__Условие задания__: Перепишите отрывок о Кавказе от «Сквозь них, низвергаясь, шумят» до «замок из порфира.», поставив «гранита» вместо «порфира».

---- Отрывок

Из глубоких ущелий сюда доносится нескончаемый, совершенно своеобразный шум, отдаленно напоминающий шум железнодорожного состава, идущего по сплошным рельсам без стыков. Там, где-то внизу, мо­лочно-белыми змейками вьются пенистые потоки, из которых потом прямо на глазах рождаются стреми­тельные реки Кубань, Баксан, Малка. Я шепчу знако­мые с детства строки:

Отселе я вижу потоков рожденье

И первое грозных обвалов движенье.

Здесь тучи смиренно идут подо мной;

Сквозь них, низвергаясь, шумят водопады;

Под ними утесов нагие громады...

Где бы мы ни были на высотах Кавказа, среди дру­гих вершин бросается в глаза необычная форма од­ной из них, не Эльбруса и не Казбека, гора эта — Ушба. Пожалуй, нет другой такой, вокруг которой было бы столько легенд, сказаний и суеверных преданий сванского народа, на вздыбленной земле которого она устремляется в небо, напоминая огромный замок из порфира.

Пройдите по городкам альпинистских лагерей — их много в ущельях Кавказа, — и вы непременно уви­дите: на самых видных местах в аккуратных рамках фотографии Ушбы или картины с ее изображением. «Клыкастая», «Двурогая», «Непокорная» — синонимы, придуманные ей самими горовосходителями. Как че­люсти разъяренной пантеры, готовы сомкнуться север­ная и южная башни Ушбы. Это они — две гранитные крепости являют собой заветную мечту поколений альпинистов, хотя высота их не достигает и пяти тысяч метров.

Еще не так давно только единицам удавалось по­бывать на них, и то из цепких лап Ушбы смельчаки почти всегда уходили с глубокими ранами на теле.

--------
---- Данные для изучения

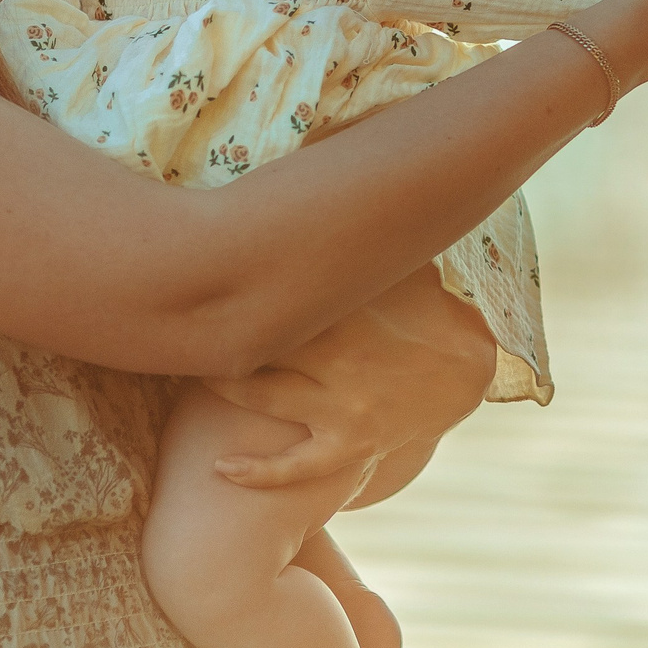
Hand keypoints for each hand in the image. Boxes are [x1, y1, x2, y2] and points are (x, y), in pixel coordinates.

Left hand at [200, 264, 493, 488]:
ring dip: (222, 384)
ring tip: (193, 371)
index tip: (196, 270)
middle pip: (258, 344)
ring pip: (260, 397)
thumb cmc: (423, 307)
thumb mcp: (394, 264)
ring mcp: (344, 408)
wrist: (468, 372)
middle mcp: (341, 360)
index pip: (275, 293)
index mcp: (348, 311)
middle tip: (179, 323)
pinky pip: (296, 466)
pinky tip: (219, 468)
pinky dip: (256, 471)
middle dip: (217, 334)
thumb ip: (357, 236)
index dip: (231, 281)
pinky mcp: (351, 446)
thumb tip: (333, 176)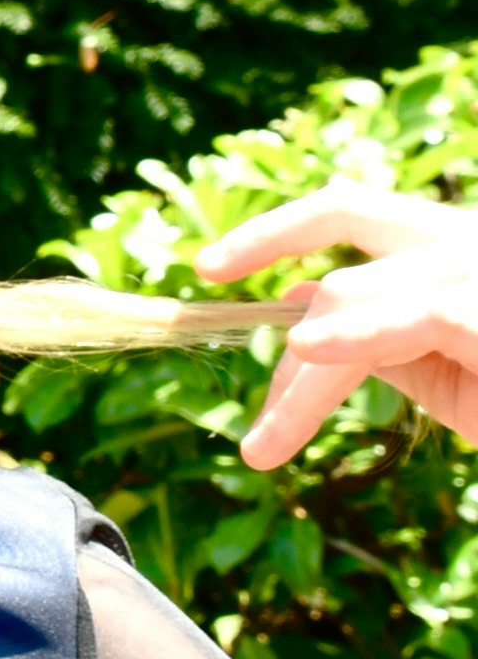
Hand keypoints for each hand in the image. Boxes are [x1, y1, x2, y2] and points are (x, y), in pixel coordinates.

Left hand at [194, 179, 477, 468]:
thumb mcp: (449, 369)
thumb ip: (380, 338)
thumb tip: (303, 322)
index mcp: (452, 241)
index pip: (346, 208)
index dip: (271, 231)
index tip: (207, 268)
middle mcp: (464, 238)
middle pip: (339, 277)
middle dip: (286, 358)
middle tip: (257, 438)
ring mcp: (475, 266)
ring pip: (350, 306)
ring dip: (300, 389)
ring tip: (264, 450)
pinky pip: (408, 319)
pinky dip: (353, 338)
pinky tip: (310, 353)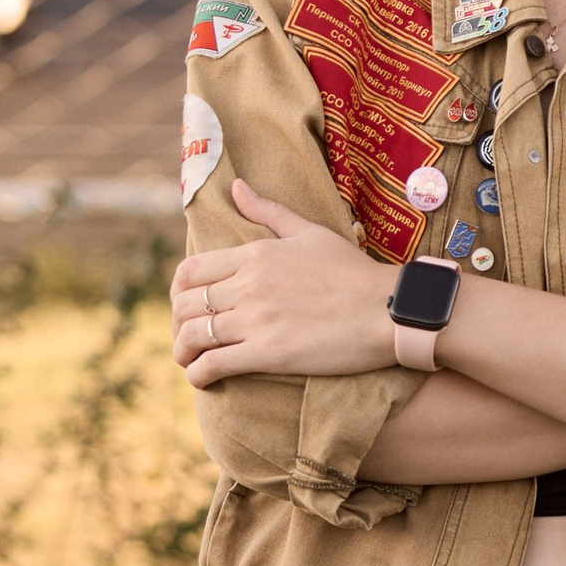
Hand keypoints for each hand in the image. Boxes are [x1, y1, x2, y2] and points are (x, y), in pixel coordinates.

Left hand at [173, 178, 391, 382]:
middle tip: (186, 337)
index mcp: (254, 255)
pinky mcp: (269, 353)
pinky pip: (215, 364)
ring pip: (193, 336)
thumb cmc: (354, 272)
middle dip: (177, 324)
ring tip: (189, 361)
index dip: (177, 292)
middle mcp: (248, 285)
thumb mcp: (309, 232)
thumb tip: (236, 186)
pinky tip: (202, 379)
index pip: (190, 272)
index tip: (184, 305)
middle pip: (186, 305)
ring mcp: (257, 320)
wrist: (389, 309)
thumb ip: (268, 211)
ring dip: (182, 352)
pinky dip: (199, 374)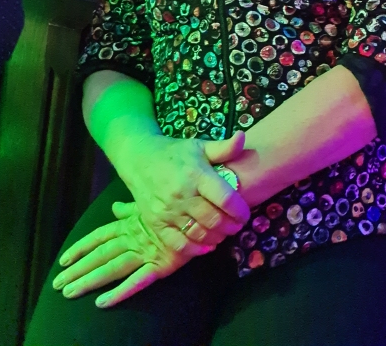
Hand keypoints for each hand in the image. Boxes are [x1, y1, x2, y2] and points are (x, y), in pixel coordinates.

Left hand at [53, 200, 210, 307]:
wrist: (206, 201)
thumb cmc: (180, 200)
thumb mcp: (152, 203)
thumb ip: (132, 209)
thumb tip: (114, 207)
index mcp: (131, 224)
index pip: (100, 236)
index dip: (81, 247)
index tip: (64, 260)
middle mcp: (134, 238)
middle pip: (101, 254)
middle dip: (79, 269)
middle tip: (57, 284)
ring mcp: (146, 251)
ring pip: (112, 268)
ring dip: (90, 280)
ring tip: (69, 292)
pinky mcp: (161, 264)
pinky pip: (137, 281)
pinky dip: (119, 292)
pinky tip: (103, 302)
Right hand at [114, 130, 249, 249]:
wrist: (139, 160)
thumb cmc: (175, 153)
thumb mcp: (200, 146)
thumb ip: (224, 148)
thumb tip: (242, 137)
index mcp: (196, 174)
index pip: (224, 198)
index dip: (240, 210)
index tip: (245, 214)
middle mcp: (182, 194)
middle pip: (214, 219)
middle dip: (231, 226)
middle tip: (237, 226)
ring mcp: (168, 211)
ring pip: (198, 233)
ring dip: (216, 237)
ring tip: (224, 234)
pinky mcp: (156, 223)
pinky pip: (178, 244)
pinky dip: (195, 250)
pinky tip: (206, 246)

--------
---- Данные для изучения

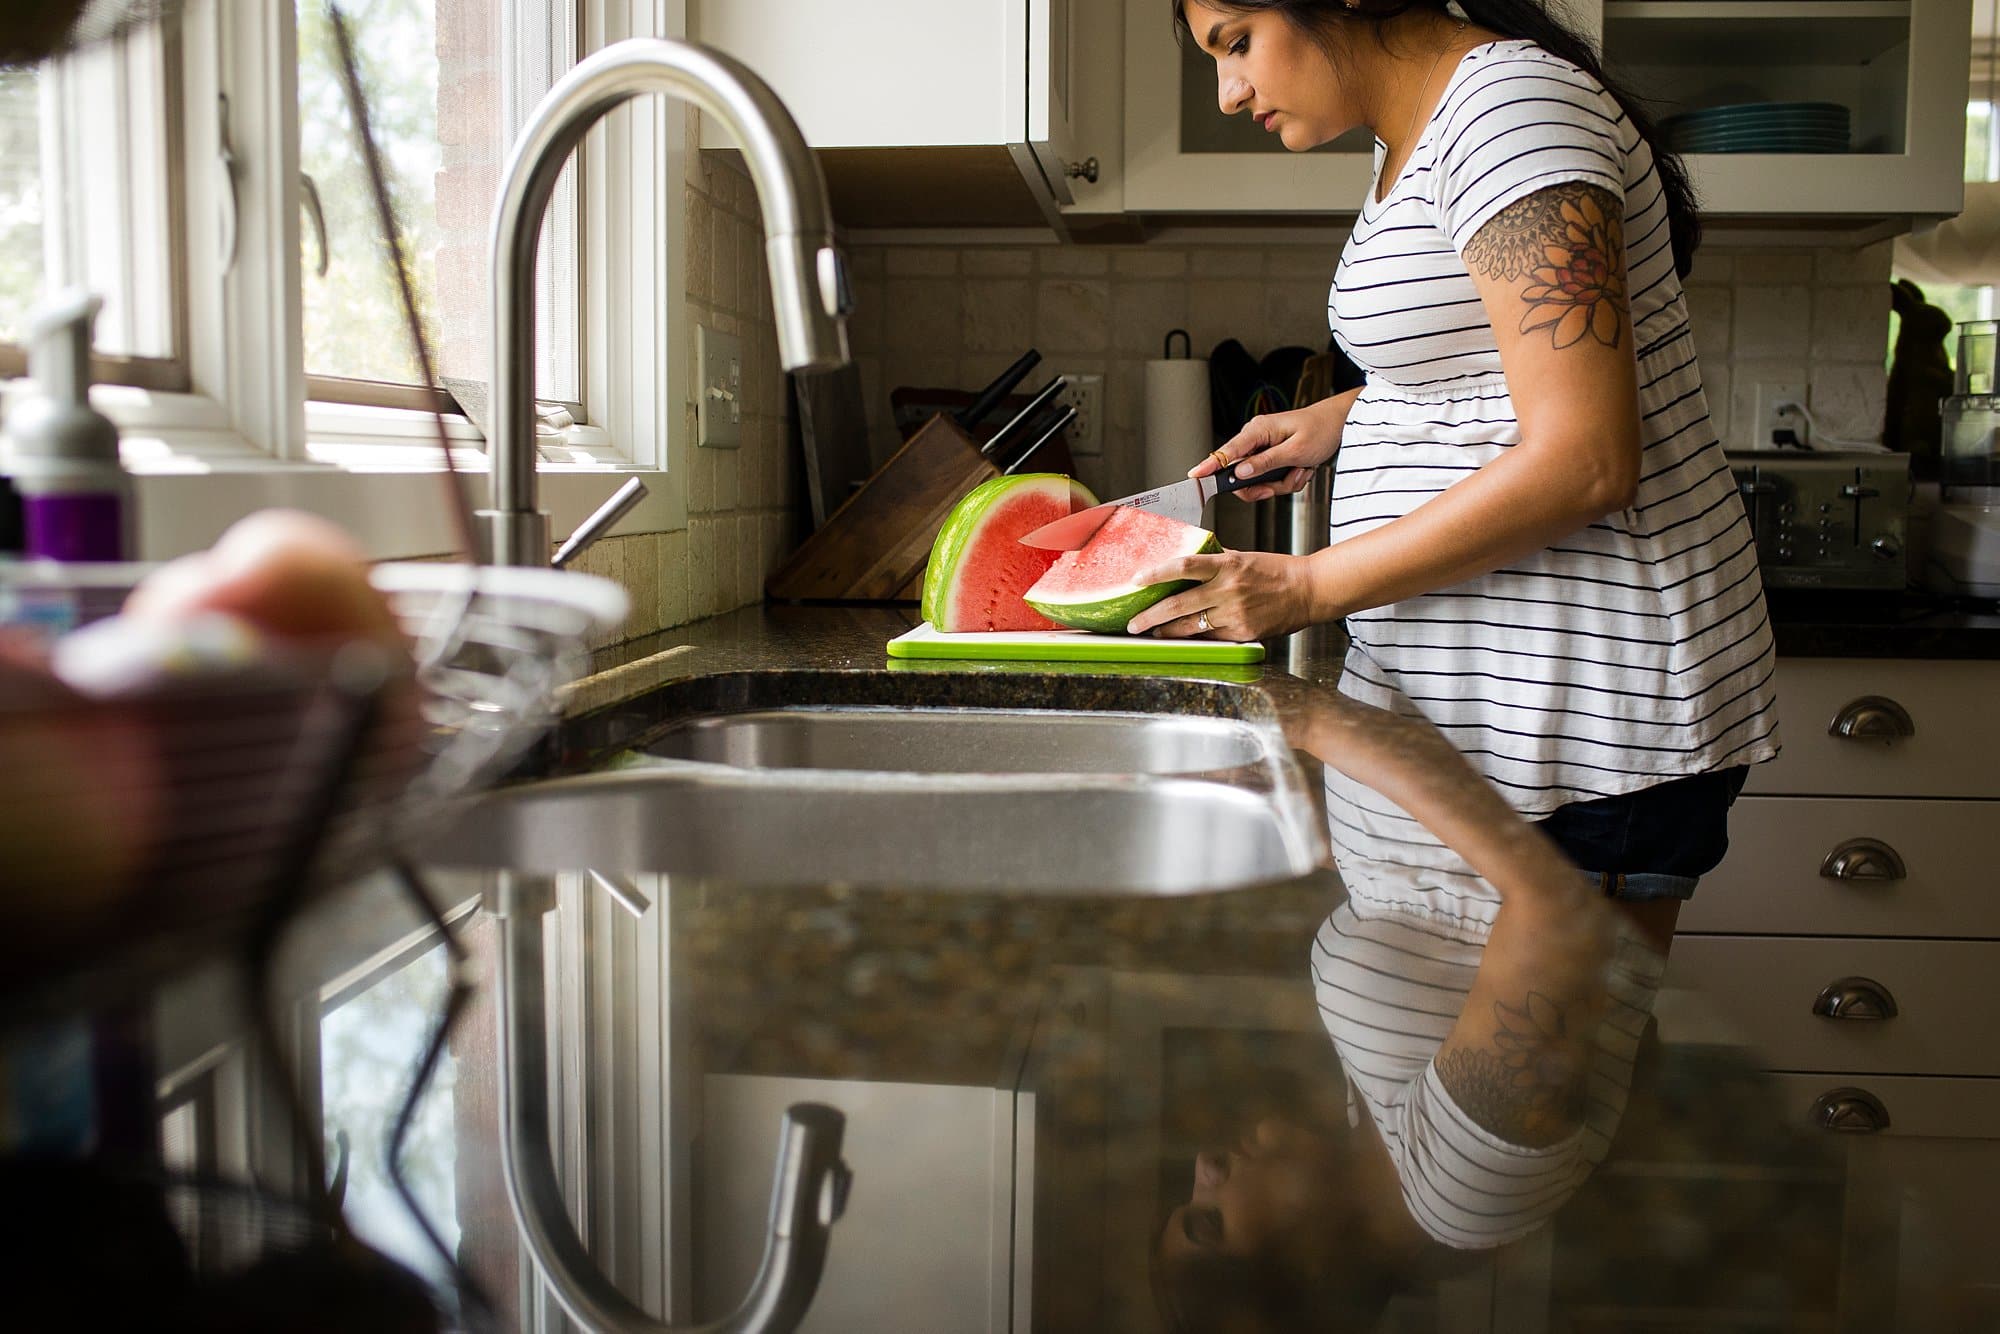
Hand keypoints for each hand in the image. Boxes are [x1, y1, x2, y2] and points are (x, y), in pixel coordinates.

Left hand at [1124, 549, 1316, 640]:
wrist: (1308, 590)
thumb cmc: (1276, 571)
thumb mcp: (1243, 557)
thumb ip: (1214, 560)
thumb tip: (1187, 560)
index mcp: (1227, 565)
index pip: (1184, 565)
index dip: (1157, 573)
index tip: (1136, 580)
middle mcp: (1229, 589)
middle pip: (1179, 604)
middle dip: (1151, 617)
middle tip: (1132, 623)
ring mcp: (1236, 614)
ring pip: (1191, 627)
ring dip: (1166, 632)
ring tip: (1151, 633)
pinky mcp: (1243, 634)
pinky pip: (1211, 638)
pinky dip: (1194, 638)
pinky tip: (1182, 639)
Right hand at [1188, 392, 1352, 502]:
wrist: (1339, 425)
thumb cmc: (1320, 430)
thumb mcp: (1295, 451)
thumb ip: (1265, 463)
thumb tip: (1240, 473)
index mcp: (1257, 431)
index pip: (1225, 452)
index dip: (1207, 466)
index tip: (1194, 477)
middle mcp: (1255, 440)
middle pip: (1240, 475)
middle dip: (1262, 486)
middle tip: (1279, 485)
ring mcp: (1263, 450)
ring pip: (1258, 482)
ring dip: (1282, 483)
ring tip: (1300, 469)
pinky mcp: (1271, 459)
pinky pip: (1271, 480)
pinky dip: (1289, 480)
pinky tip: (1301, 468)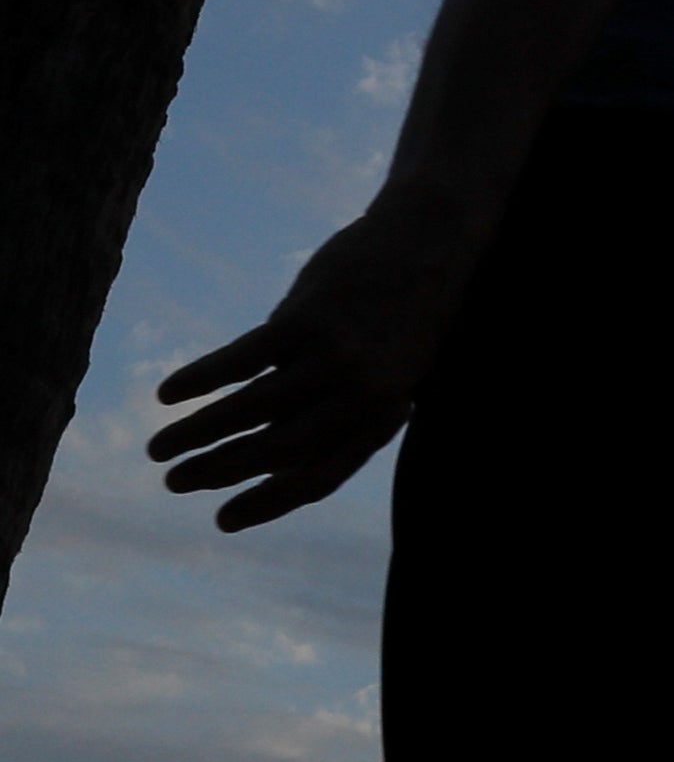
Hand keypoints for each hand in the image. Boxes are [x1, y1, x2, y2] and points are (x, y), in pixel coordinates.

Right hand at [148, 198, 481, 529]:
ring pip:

--------

__Решение задания__:
Сквозь них, низвергаясь, шумят водопады;

Под ними утесов нагие громады...

Где бы мы ни были на высотах Кавказа, среди дру­гих вершин бросается в глаза необычная форма од­ной из них, не Эльбруса и не Казбека, гора эта — Ушба. Пожалуй, нет другой такой, вокруг которой было бы столько легенд, сказаний и суеверных преданий сванского народа, на вздыбленной земле которого она устремляется в небо, напоминая огромный замок из гранита.